Since then, on the social side, I've become somewhat isolated. I stood up to my stepson and became the family pariah who is now excluded from all family functions on my wife's side of the family. I've watched my health generally deteriorate as new problems arise and ravage me. Since my Cortisol cycles and we can't locate the tumor, surgery and medical treatment is out. Because I have a huge ventral incisional hernia from a gallbladder removal a bilateral adrenalectomy is contraindicated, so my Cushing's remains untreated. That means I get the worst of both worlds with the obesity and its secondary problems and the rather nasty spinal degeneration and effects Addison's Disease is famous for.
I've been through a pulmonary embolism, surgery to implant an umbrella in my ascending major vein because of another blood clot in my leg, and other things. Since then I've developed an autoimmune disorder where the immune system periodically attacks my eyes and may eventually take away my sight. And I could go on.

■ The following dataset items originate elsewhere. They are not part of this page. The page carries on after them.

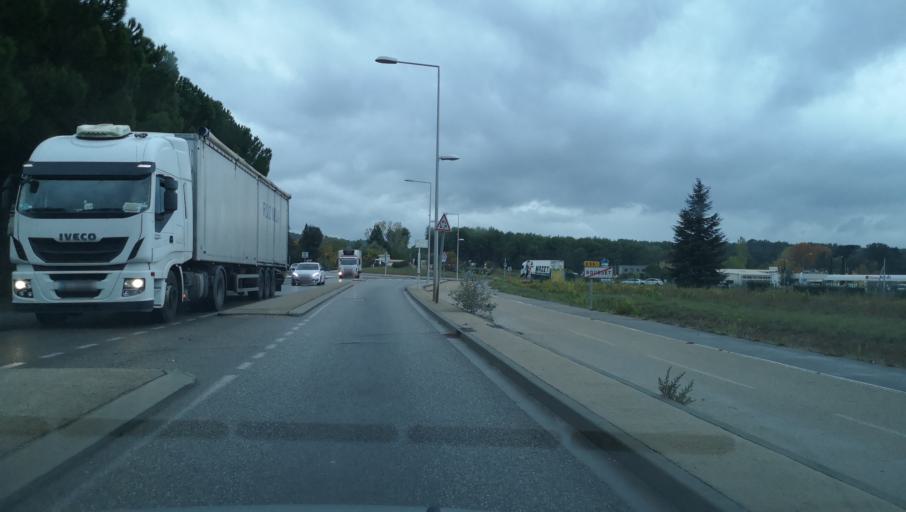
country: FR
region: Provence-Alpes-Cote d'Azur
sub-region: Departement des Bouches-du-Rhone
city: Rousset
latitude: 43.4647
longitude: 5.6116
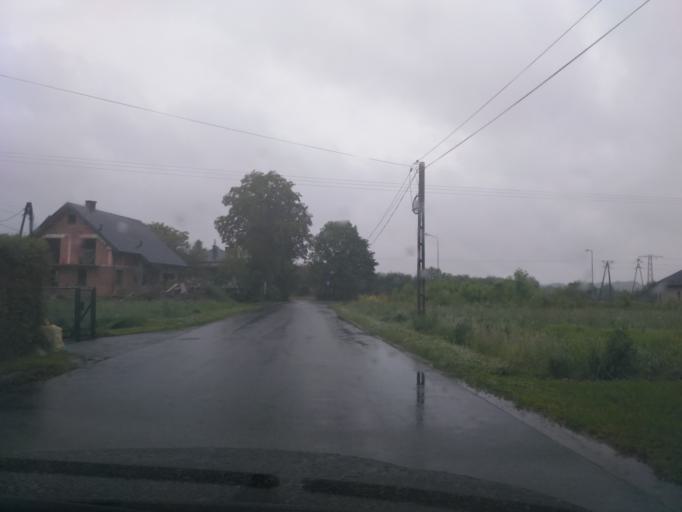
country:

The one positive on the health front is that, operating on the theory that I can lose weight when the cortisol is down and minimize the gain when they go back up for a net loss I've managed to bring my weight down to 320 pounds from a peak of 425 pounds. Still my back problems are making me more sedentary and making it more difficult to lose weight. I recently found out that my baby brother may be a Cushie as well. Hopefully, he will soon be seeing an endocrinologist. Right now my main support network is online where I have quite a number of fellow Cushies as friends on Facebook, they out number the rest of my friends. They even include a cousin by marriage 1500 miles away. Funny how a thing like this can bring distant family into one's life. I was pleased to note in the newsletter that one of those friends, Susan Kate Findley, was listed as a new member of CSRF. I'll never forget that someone from CSRF was there for me at a critically low time and I don't mind doing what I can to be there as well.
For all my story sounds so pessimistic, I'm a fighter and survivor who is determined to live to a good, old age and enjoy whatever I can out my life. I still pester my endocrinologist from time to time so that he doesn't become complacent and maybe one day we'll be able to do something more positive than just wait. I've taken up two new hobbies, Flamenco guitar playing and writing fiction, to bring some sunshine into my life. Like I wrote, I'm a fighter. Still, I’ll never forget CSRF, the folks who were there in the beginning, both for us, and me.